_What you need to do_.
Below are several entries. Transcribe exactly those lines that fall from the one with "[88,120,358,139] [168,149,278,168] Martín,C" through the one with "[536,736,554,748] de -> (998, 917) none", end lines included.

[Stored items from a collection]

[Start of Attachment]

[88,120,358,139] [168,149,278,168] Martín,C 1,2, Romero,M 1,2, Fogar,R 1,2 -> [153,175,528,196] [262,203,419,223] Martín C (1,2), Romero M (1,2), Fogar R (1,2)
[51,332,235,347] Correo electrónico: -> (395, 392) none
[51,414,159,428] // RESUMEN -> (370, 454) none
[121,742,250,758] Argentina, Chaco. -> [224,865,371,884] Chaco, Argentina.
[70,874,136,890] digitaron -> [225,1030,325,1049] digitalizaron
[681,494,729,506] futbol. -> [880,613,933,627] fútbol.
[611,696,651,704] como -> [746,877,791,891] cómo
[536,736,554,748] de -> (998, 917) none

[End of Attachment]
[Start of Attachment]

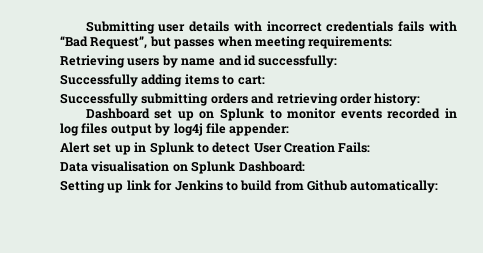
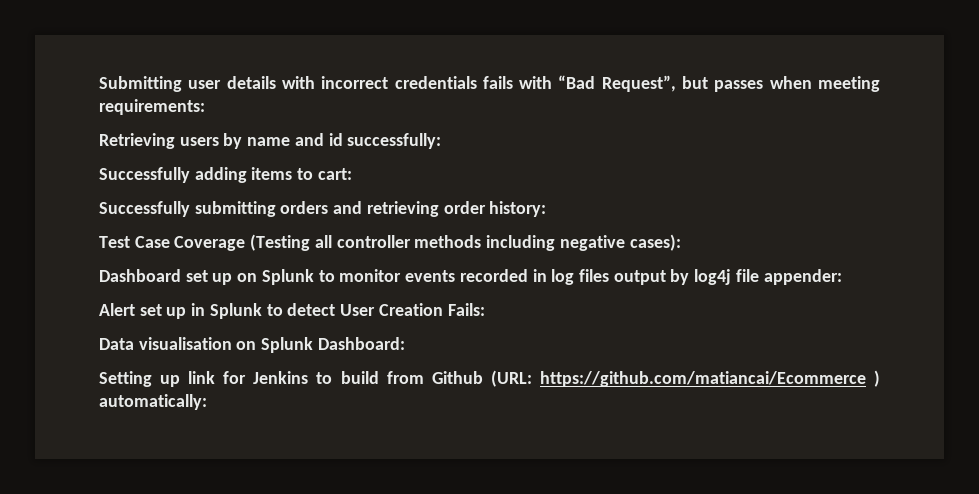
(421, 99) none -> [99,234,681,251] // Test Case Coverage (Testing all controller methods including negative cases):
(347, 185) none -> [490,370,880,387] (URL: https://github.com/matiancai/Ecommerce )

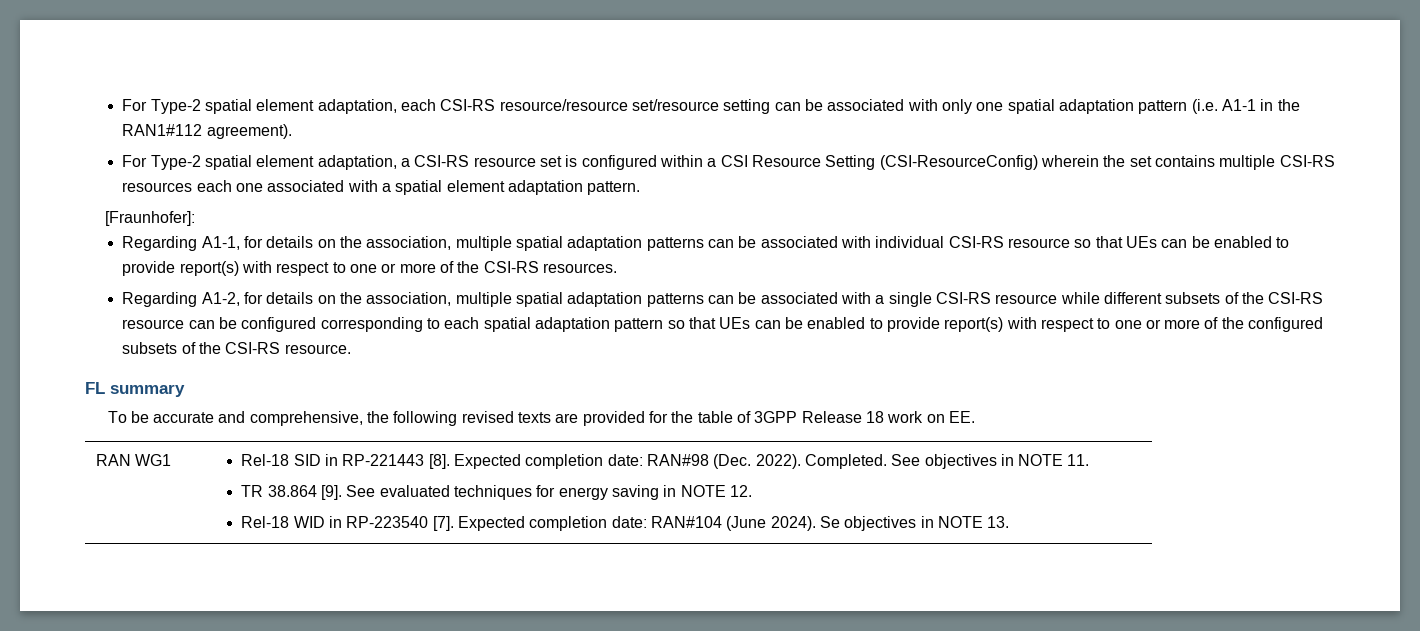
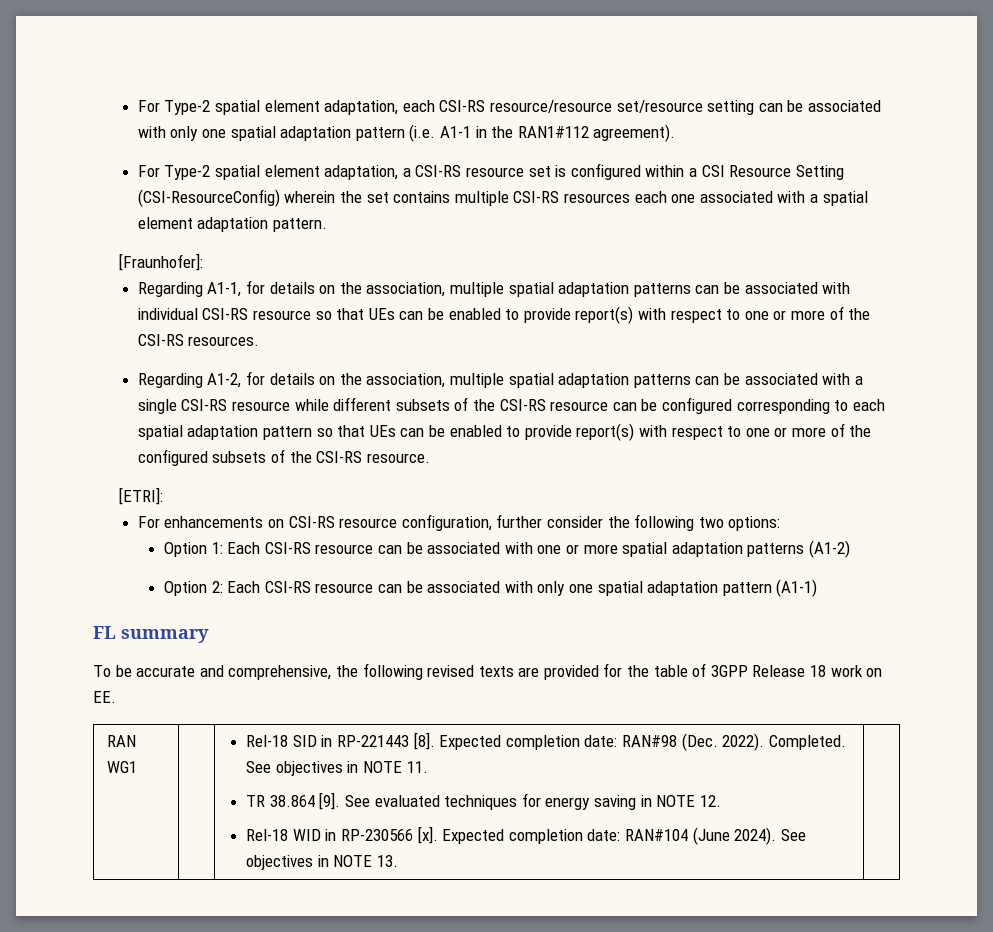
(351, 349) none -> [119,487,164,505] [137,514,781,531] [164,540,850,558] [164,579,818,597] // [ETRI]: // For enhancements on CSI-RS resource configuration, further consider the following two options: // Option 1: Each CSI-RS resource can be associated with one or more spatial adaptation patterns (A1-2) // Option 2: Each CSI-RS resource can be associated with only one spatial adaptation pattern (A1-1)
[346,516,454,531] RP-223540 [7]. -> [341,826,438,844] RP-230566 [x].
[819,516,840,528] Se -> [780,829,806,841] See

[End of Attachment]

_Answer box_.
[88,120,358,139] [168,149,278,168] Martín,C 1,2, Romero,M 1,2, Fogar,R 1,2 -> [153,175,528,196] [262,203,419,223] Martín C (1,2), Romero M (1,2), Fogar R (1,2)
[51,332,235,347] Correo electrónico: -> (395, 392) none
[51,414,159,428] // RESUMEN -> (370, 454) none
[121,742,250,758] Argentina, Chaco. -> [224,865,371,884] Chaco, Argentina.
[70,874,136,890] digitaron -> [225,1030,325,1049] digitalizaron
[681,494,729,506] futbol. -> [880,613,933,627] fútbol.
[611,696,651,704] como -> [746,877,791,891] cómo
[536,736,554,748] de -> (998, 917) none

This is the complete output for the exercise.